Car avant tout, et si sans conteste les femmes sont malades de la violence de leurs agresseurs, elles sont surtout malades de la violence de notre société où sévit la domination masculine.
Car oui, il s'agit bien de domination masculine et merci à Michèle Berthier et Jean-Yves Jalain d'avoir enfin prononcé ces mots et de l'avoir dénoncée, cette domination.
Alors, désolée de jouer ici la trublionne, mais nous avons assisté durant deux jours à une sorte d'inventaire à la Prévert d'actions qui se faisaient et qui marchent effectivement, mais là où il y a encore des moyens humains et financiers.
Cependant, la réalité sur le terrain est toute autre !
Sur le terrain, c'est :
- la mise en concurrence financière des associations qui œuvrent contre les violences faites aux femmes,
- la fin de la présence des travailleurs sociaux dans les gendarmeries et commissariats de police au prétexte d'économie,
- le manque criant de magistrats dans les tribunaux : 2 JAF en 2012 à Orléans au lieu des 6 qui devraient siéger. Comment s'étonner en ce cas qu'il n'y ait eu que deux ordonnances de protection prises cette même année ?
- la baisse des subventions des associations, et même à la faveur du changement des services de tutelles qui abondent ces subventions, tout simplement leur suppression. Ce qui a été le cas à Orléans dernièrement. Alors que le Planning Familial avait mis en place dans un quartier sensible de la ville, des interventions auprès de jeunes garçons pour une éducation à l'égalité entre garçons et filles depuis plusieurs années, ce sont pas moins de 20 000 euros qui n'ont pas été renouvelés et tout cela pour quoi ? Pour mettre à la place des caméras de surveillance !
Pas sure que cela fasse avancer la cause !
Et que dire du manque criant de places d'hébergement pour les femmes victimes de violence ? 10 places dans notre département, alors qu'il y a eu plus de 200 demandes en 2012 ?

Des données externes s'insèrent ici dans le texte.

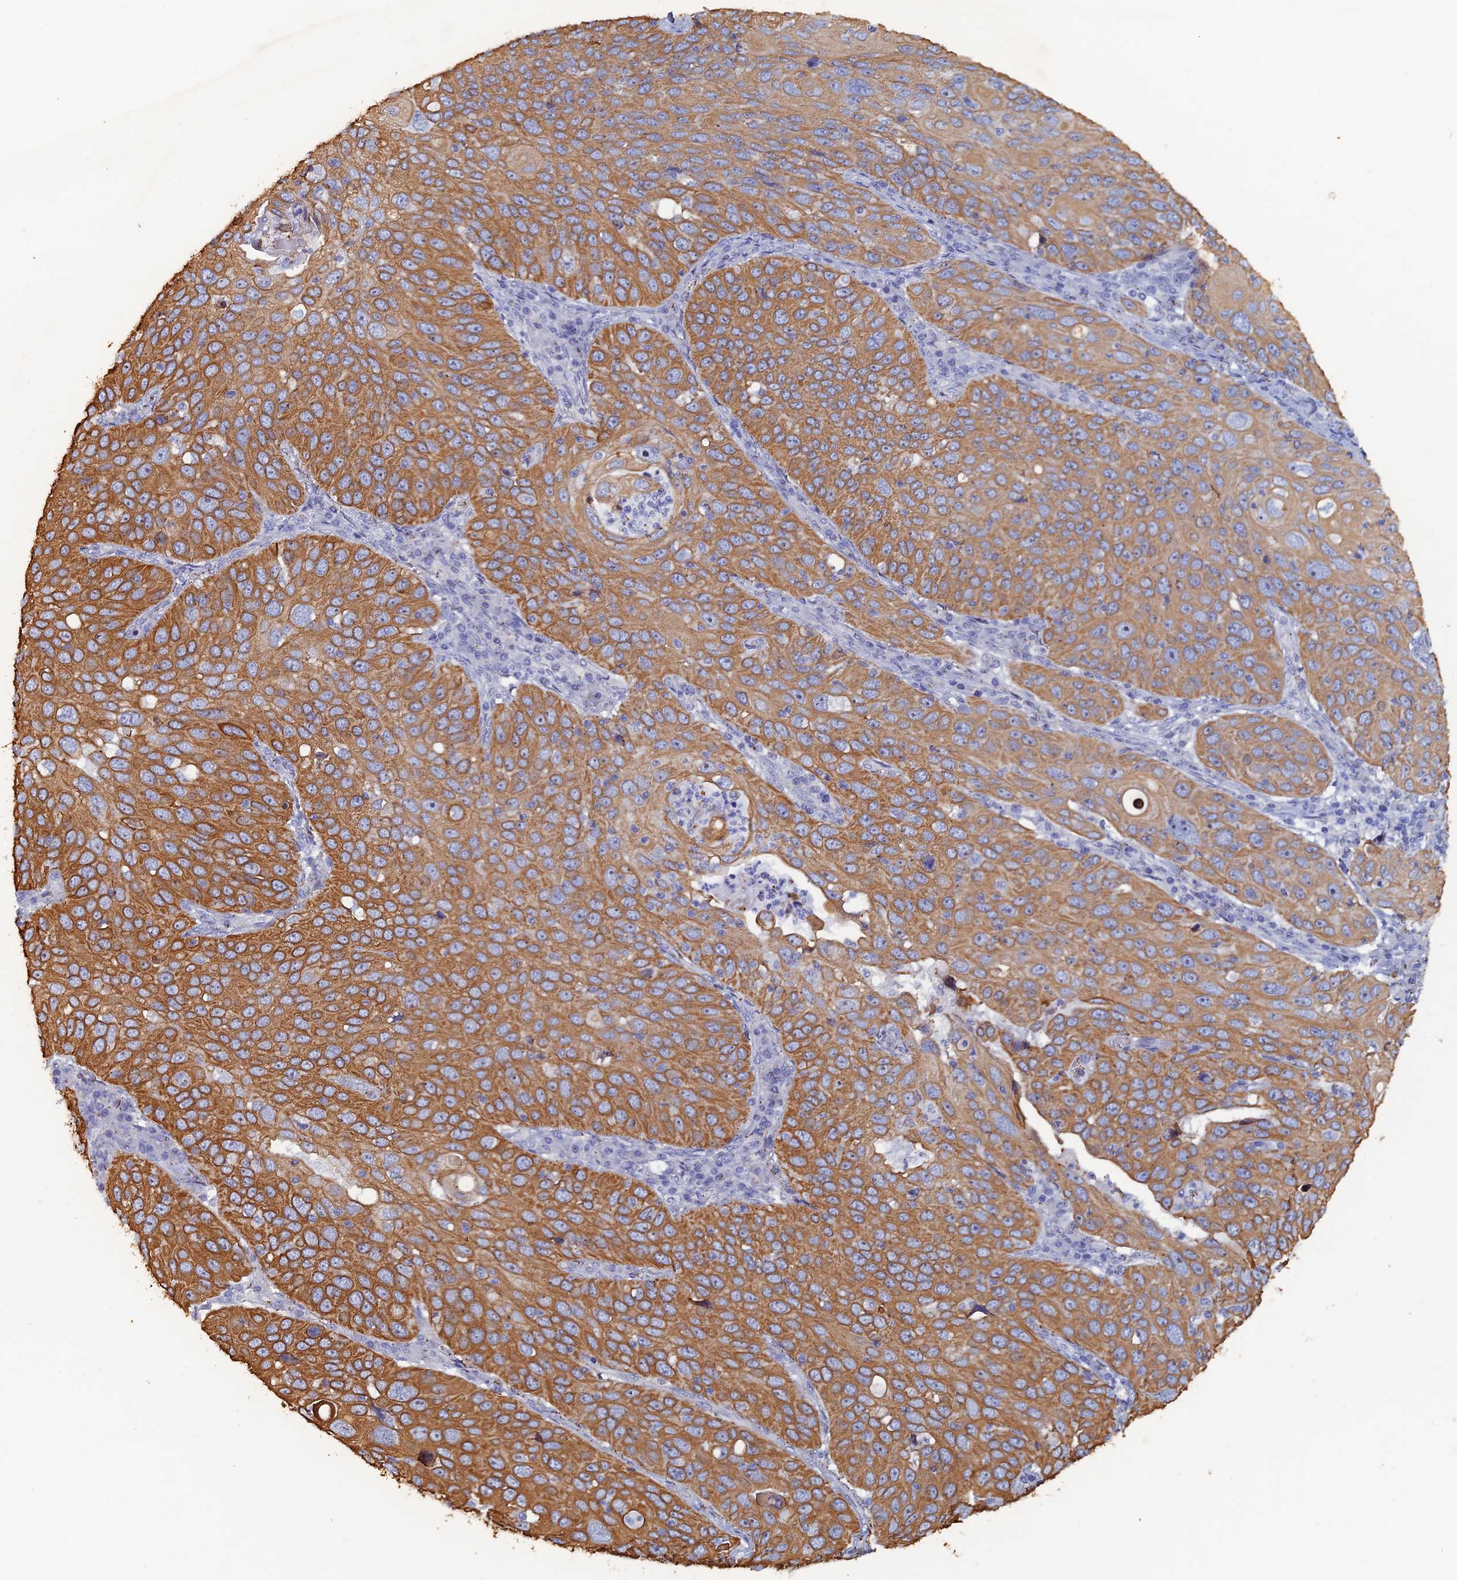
{"staining": {"intensity": "moderate", "quantity": ">75%", "location": "cytoplasmic/membranous"}, "tissue": "cervical cancer", "cell_type": "Tumor cells", "image_type": "cancer", "snomed": [{"axis": "morphology", "description": "Squamous cell carcinoma, NOS"}, {"axis": "topography", "description": "Cervix"}], "caption": "Tumor cells show medium levels of moderate cytoplasmic/membranous positivity in about >75% of cells in human squamous cell carcinoma (cervical).", "gene": "SRFBP1", "patient": {"sex": "female", "age": 36}}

Par ailleurs, nous avons parlé de violences morales, de violences physiques, mais complètement éludé la problématique des violences financières.
Car que dire de la situation des femmes qui s'étant extirpé du cercle infernal de la violence subie, ont eu la chance de trouver une place en centre d'hébergement, et qui lorsque le moment est venu pour elles d'avoir enfin un appartement, se retrouvent confrontées aux dettes, loyer ou autres que leur a laissé leur compagnon ?

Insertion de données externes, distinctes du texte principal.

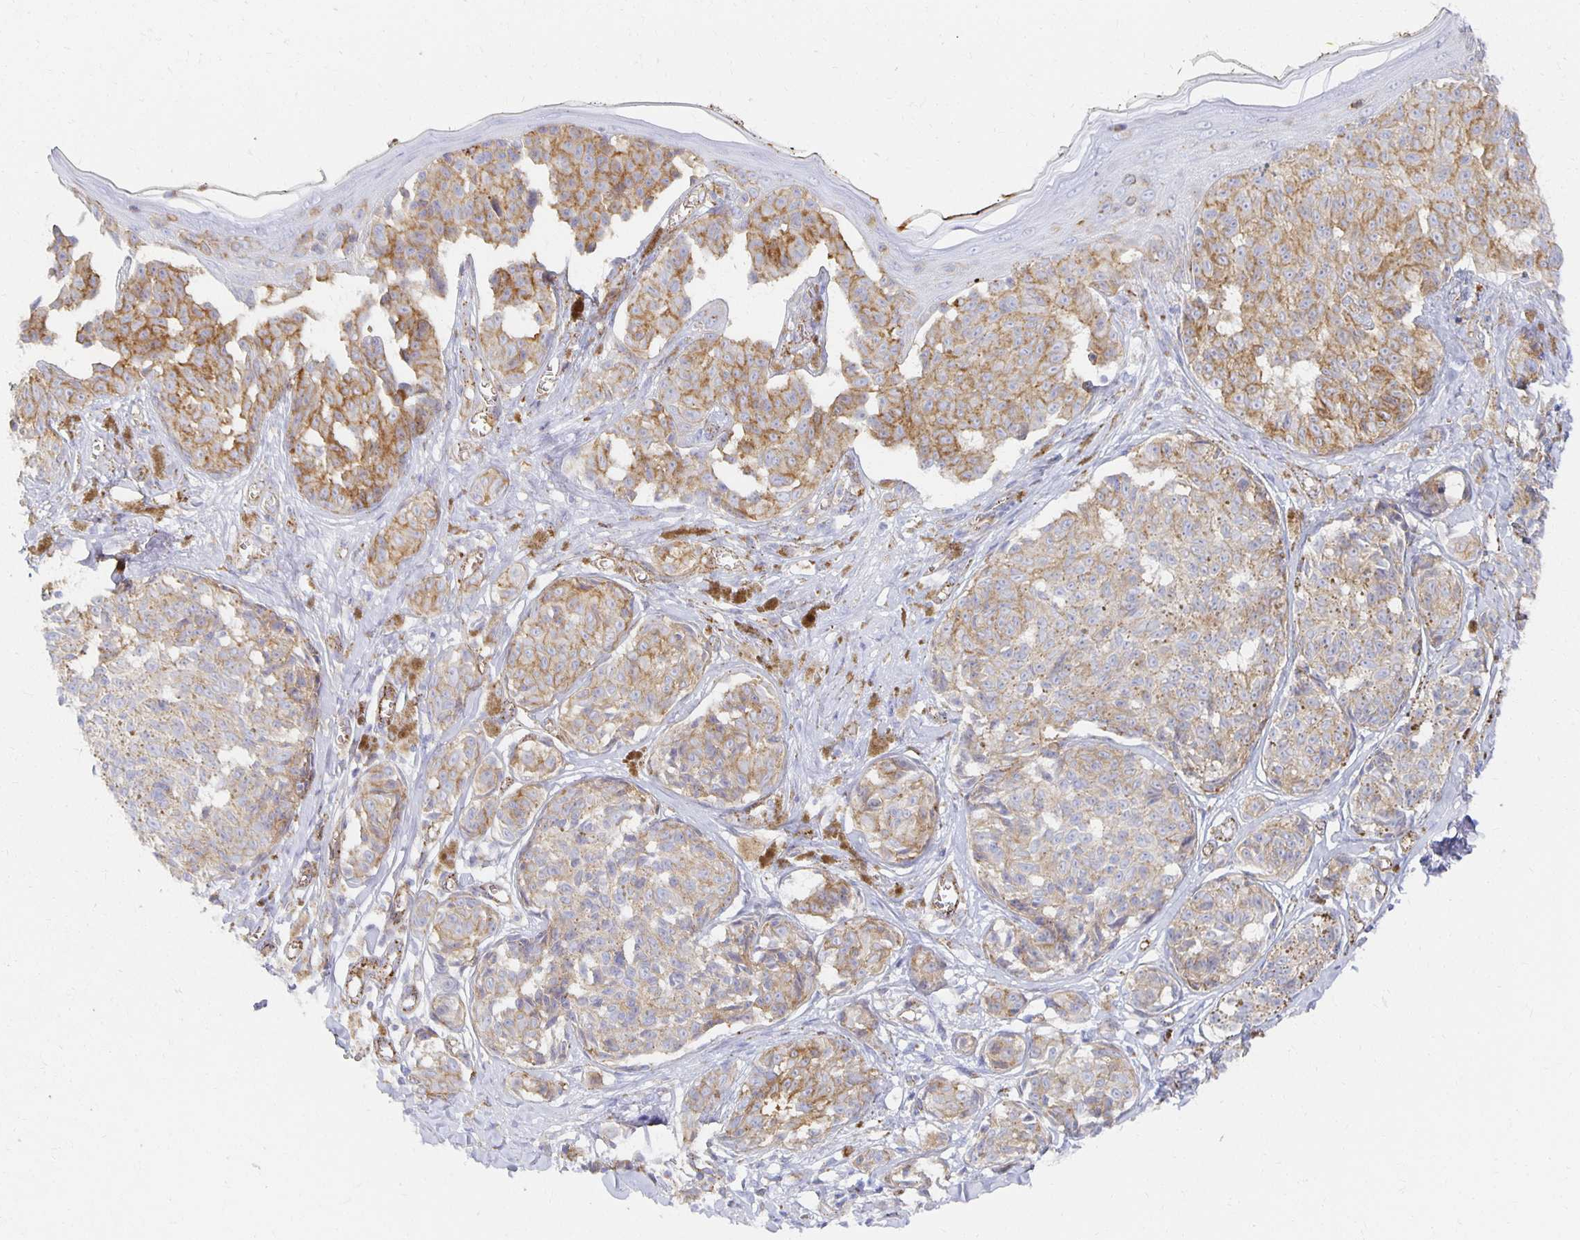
{"staining": {"intensity": "weak", "quantity": ">75%", "location": "cytoplasmic/membranous"}, "tissue": "melanoma", "cell_type": "Tumor cells", "image_type": "cancer", "snomed": [{"axis": "morphology", "description": "Malignant melanoma, NOS"}, {"axis": "topography", "description": "Skin"}], "caption": "This photomicrograph displays malignant melanoma stained with IHC to label a protein in brown. The cytoplasmic/membranous of tumor cells show weak positivity for the protein. Nuclei are counter-stained blue.", "gene": "TAAR1", "patient": {"sex": "female", "age": 43}}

Je siège, Mme la Ministre, en commission d'attribution des logements d'un organisme HLM. Les demandes de logement pour des femmes victimes de violence ont explosé. Il faut absolument que la loi change, que les femmes mariées ou non et qui sont victimes de violences puissent se désolidariser du bail mais aussi de tout crédit dès leurs départ et séparation d'avec leur compagnon, et bien avant qu'un divorce ne soit prononcé.
Il y en a assez qu'elles subissent la double, la triple peine et qu'elles soient rejetées ainsi de notre société.
Sommes-nous réellement des citoyennes à part entière ou bien des handicapées sous-citoyennes parce que simplement femmes ? Il semblerait bien que la réponse soit malheureusement oui, nous sommes des handicapées .
Et quand au handicap d'être femme, on rajoute celui d'être femme handicapée (physique, mentale), femme immigrée, femme sans papier, femme SDF, car oui il y a des femmes SDF et elles sont agressées physiquement, sexuellement dans les 8 jours qui suivent leur mise à la rue, femme prostituée qu'en dire ?
Alors Mme La Ministre, puisque c'est à vous que va s'adresser ma question : Au delà de la simple volonté politique affichée, des bonnes volontés des unEs et des autres ici présentEs, quand est-ce que nous aurons enfin et véritablement les moyens humains et financiers pour vaincre ce fléau qu'est la domination masculine et de ses conséquences que sont les violences faites aux femmes ? Merci. "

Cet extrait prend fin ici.